*Supplied information:*
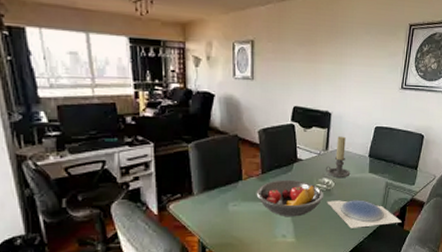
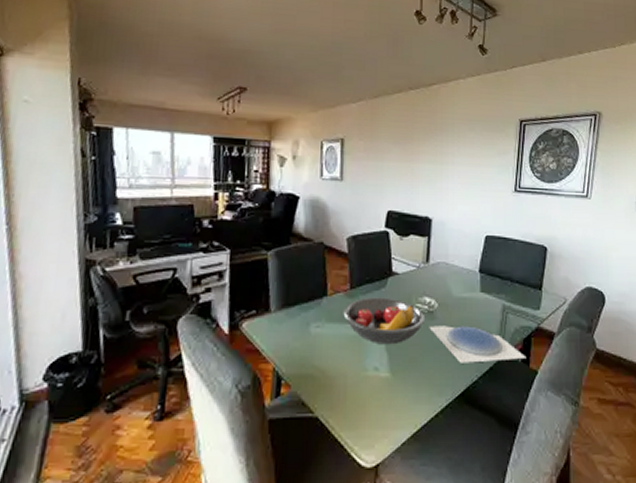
candle holder: present [325,136,351,179] -> none [426,246,458,298]

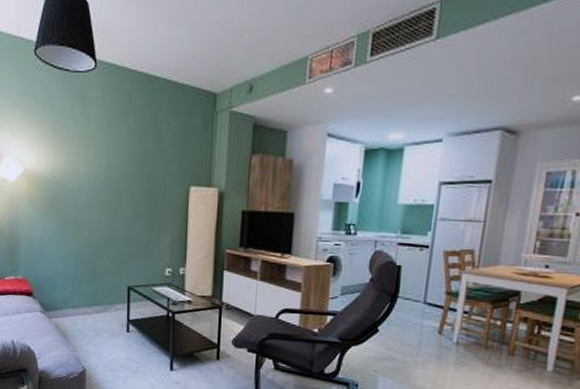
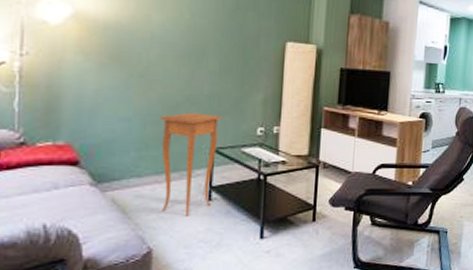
side table: none [87,254,135,344] -> present [159,112,221,216]

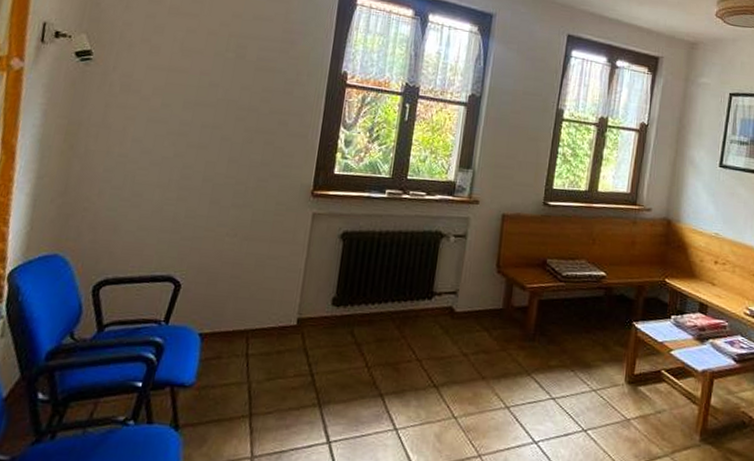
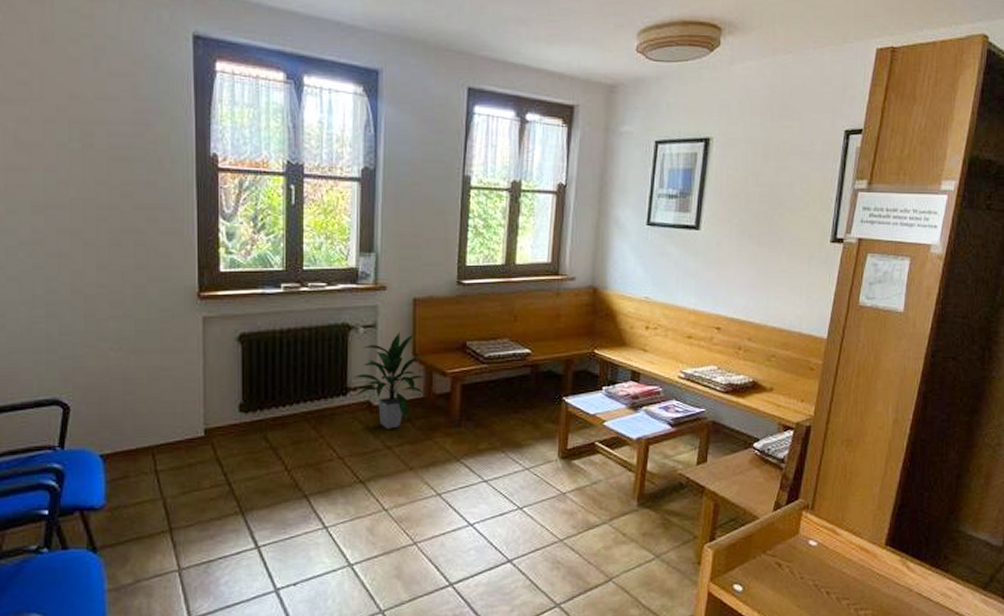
indoor plant: none [439,244,506,336] -> present [352,332,425,429]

*Task objective:* Write the material out again exactly. Skip each picture.

*Solution:*
candle holder: present [325,136,351,179] -> none [426,246,458,298]

side table: none [87,254,135,344] -> present [159,112,221,216]

indoor plant: none [439,244,506,336] -> present [352,332,425,429]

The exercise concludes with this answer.